After Seau passed, his family initially said they would donate his brain to be studied. Some have speculated that’s what Seau intended and the reason he shot himself in the chest. However, the family is reconsidering their initial decision.
I hope they don’t change their minds and realize the impact studying Seau’s brain could have to the work people at the BIRI and CSTE are doing. They’ve studied the brains of former NFL players previously but not anyone as well-known as Seau.
The link between brain injuries caused by football leading to dementia is still young, and research on the subject is still minimal. But it’s still something we need to talk about, especially when the NFL is a multi-billion dollar business whose former players end up physically ravaged from playing the sport.
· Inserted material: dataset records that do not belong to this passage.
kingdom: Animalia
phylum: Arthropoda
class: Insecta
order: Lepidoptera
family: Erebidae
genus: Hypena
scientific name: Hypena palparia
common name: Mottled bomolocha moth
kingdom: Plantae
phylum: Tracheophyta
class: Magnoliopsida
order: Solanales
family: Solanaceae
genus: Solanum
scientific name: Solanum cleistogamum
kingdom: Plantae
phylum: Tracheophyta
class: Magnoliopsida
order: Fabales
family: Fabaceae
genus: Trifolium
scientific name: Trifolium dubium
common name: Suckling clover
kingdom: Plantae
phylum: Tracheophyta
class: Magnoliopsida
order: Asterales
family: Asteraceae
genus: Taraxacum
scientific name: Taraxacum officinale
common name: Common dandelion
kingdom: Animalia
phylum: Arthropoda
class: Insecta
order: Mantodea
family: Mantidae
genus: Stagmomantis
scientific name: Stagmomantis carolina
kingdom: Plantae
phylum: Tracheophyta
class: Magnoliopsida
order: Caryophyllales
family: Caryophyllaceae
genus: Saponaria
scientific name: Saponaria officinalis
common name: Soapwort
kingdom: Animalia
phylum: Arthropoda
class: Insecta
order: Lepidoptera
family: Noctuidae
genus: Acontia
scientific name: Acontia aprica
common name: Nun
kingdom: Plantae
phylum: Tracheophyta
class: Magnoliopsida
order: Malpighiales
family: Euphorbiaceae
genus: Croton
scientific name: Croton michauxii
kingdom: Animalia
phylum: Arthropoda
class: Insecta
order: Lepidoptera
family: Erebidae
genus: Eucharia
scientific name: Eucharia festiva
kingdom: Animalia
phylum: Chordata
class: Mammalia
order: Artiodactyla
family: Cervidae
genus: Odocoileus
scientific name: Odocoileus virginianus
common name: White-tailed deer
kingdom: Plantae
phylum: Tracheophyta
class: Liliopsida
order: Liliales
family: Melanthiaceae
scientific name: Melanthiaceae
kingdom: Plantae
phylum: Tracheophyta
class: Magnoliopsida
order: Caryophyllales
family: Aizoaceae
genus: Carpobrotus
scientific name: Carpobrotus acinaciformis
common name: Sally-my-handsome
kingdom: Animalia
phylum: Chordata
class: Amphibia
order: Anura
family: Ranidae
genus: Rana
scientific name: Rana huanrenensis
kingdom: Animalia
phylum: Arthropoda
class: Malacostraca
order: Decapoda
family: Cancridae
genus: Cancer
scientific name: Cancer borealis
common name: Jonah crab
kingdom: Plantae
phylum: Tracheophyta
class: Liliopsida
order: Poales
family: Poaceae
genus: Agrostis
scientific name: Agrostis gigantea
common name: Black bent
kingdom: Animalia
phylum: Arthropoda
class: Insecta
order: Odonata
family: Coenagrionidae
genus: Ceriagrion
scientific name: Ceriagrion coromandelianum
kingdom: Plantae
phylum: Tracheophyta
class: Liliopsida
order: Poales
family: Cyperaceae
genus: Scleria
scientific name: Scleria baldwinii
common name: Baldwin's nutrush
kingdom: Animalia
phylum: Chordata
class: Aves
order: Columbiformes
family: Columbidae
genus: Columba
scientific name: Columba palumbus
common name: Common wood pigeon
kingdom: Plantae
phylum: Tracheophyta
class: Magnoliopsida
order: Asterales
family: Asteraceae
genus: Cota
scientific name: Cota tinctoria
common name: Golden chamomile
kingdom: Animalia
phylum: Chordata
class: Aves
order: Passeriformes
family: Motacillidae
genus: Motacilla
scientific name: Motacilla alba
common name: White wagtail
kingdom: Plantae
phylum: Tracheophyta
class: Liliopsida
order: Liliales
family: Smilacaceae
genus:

People often decry boxing as barbaric because of the condition it often leaves boxers in. But people are starting to see the similarities between former boxers and former football players, and it’s scary.
What bugs me the most about this situation is that it makes me feel like a hypocrite. I like football, and I like watching the Vikings attempt to avoid embarrassment year after year. I also enjoy boxing and MMA.
But it makes me uncomfortable to see the what these sports do to the athletes I love watching. We can’t change the sports themselves, but we can change how we react, and that’s where Seau comes in.
We need to change the way we deal with concussions and brain injuries at all levels of sport. Part of this is increased awareness and testing, but it also has to do with attitude. We need to let athletes know it’s OK to take their time coming back from a concussion because their well being is more important than team success. A couple recent examples of players who took their time coming back from concussions are the Minnesota Twins’ Justin Morneau and the Pittsburgh Penguins’ Sidney Crosby.
Seau is the latest in a line of former players who have taken their lives. The suicide rate for former NFL players is six times the national average. This is partly a result of players not knowing what to do with the rest of their lives once they retire. Lingering injuries, drug abuse, loss of structure and financial challenges, among other things, creates a dangerous cocktail of factors that can lead to suicide. It’s up to the NFL to educate players on how to lead fulfilling lives after they’re done playing.
The onus is now on the NFL. They can point to Seau and let players know they’re not as invincible as they think they are. Seau can be a trailblazer after death, just like he was when he was playing. He was the son of Samoan immigrants, the first in a long line of successful Samoan football players. Notable players like the Pittsburgh Steelers’ Troy Polamalu owe their success to Seau for paving the way for Samoans in the NFL.
Now it’s time for the Seau family to let the researchers at the BIRI and CTSE study Seau’s brain. Hopefully through this experience we get one step closer to solving the concussion issue in football. At the very least, Seau can become the face of a cause in the same way he was the face of the Chargers during his career.